El tema inquisitorial se usó para atacar a la Iglesia. Algunos escritores católicos, principalmente Menéndez Pelayo, salieron al paso justificando apasionadamente lo injustificable para defender a la Inquisición, una empresa desalentadora, de antemano condenada al fracaso. Por muchas vueltas que se dé al tema, la insobornable realidad es que durante siglos el ciudadano que no acataba con fe de carbonero los dogmas y principios de la Iglesia corría peligro de arder en la hoguera y que un ambiente de sospecha y de delación envenenó la sociedad española. Llegó un momento en que, como apunta Caro Baroja, tenían tanto miedo los perseguidores como los perseguidos.

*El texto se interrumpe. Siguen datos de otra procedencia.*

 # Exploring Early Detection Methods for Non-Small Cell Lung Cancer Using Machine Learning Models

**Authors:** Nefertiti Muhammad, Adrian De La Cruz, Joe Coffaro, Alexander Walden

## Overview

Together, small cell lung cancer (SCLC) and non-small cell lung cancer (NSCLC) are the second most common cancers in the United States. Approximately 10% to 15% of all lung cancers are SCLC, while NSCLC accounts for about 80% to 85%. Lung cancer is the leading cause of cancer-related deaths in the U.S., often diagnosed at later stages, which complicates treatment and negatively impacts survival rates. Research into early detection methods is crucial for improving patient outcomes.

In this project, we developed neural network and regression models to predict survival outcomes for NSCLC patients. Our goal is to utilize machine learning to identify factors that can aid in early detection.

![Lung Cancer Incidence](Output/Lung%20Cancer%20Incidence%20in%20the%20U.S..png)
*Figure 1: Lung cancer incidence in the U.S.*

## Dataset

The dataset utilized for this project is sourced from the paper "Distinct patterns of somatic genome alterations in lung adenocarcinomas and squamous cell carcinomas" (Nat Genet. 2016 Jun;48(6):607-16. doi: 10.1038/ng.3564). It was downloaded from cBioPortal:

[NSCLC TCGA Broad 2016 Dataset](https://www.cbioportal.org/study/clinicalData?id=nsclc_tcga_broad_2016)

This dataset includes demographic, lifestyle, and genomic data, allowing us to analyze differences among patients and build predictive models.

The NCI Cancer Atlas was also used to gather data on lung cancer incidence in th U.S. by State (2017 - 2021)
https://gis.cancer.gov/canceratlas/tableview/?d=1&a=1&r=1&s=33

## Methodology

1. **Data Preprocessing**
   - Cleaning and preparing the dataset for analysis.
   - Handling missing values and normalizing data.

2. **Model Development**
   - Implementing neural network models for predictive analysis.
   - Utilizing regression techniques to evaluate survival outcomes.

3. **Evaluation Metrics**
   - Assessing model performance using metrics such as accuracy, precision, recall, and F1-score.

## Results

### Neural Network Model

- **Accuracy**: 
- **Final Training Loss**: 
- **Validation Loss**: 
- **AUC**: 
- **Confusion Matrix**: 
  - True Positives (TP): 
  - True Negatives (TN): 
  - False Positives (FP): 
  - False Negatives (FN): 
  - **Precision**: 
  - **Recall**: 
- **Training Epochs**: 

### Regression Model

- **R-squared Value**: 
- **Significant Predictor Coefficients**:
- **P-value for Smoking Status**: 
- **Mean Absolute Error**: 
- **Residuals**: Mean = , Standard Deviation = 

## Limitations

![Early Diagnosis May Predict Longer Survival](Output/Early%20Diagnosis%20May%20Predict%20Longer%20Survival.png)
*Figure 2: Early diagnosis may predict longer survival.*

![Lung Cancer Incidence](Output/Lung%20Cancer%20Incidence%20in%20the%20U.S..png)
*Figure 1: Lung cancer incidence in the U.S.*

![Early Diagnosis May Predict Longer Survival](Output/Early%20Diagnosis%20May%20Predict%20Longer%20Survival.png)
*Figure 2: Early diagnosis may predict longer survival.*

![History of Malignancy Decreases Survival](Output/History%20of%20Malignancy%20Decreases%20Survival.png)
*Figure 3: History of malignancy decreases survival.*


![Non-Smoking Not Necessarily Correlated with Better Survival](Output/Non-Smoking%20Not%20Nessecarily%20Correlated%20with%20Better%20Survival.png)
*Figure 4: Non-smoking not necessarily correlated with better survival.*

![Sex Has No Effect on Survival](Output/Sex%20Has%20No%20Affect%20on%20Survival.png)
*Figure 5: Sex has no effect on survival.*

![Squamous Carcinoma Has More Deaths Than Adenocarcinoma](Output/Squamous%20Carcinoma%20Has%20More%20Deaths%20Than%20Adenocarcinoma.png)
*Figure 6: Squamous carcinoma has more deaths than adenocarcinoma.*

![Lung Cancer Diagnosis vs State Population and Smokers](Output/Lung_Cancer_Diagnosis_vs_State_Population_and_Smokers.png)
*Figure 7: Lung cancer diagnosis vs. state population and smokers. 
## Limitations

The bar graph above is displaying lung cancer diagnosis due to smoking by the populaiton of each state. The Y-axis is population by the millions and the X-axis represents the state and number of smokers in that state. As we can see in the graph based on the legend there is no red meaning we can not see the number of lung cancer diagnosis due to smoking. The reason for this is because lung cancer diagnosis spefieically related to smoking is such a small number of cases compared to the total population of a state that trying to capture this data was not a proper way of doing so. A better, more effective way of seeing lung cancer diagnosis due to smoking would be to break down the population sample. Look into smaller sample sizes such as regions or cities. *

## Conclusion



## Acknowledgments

Solamente manipulando el material histórico y falseando la verdad, puede defenderse esta maligna institución. Objetivamente no tiene defensa posible un tribunal en el que el acusador y el juez son, arbitrariamente, la misma persona, donde las funciones policiales y judiciales se confunden; donde el acusado desconoce los cargos que hay contra él. Una institución que, con el pretexto de orientar doctrinalmente al descarriado, de salvar su alma, lo persigue, lo arruina y puede condenarlo a muerte en nombre del dulce Jesús, deja poco espacio para una defensa razonable. Todo lo más que se puede intentar es defenderla de sus detractores calumniosos, demostrar que no fue tan monstruosa, que el trapo sucio de nuestra historia no está tan sucio como se quiere hacer creer.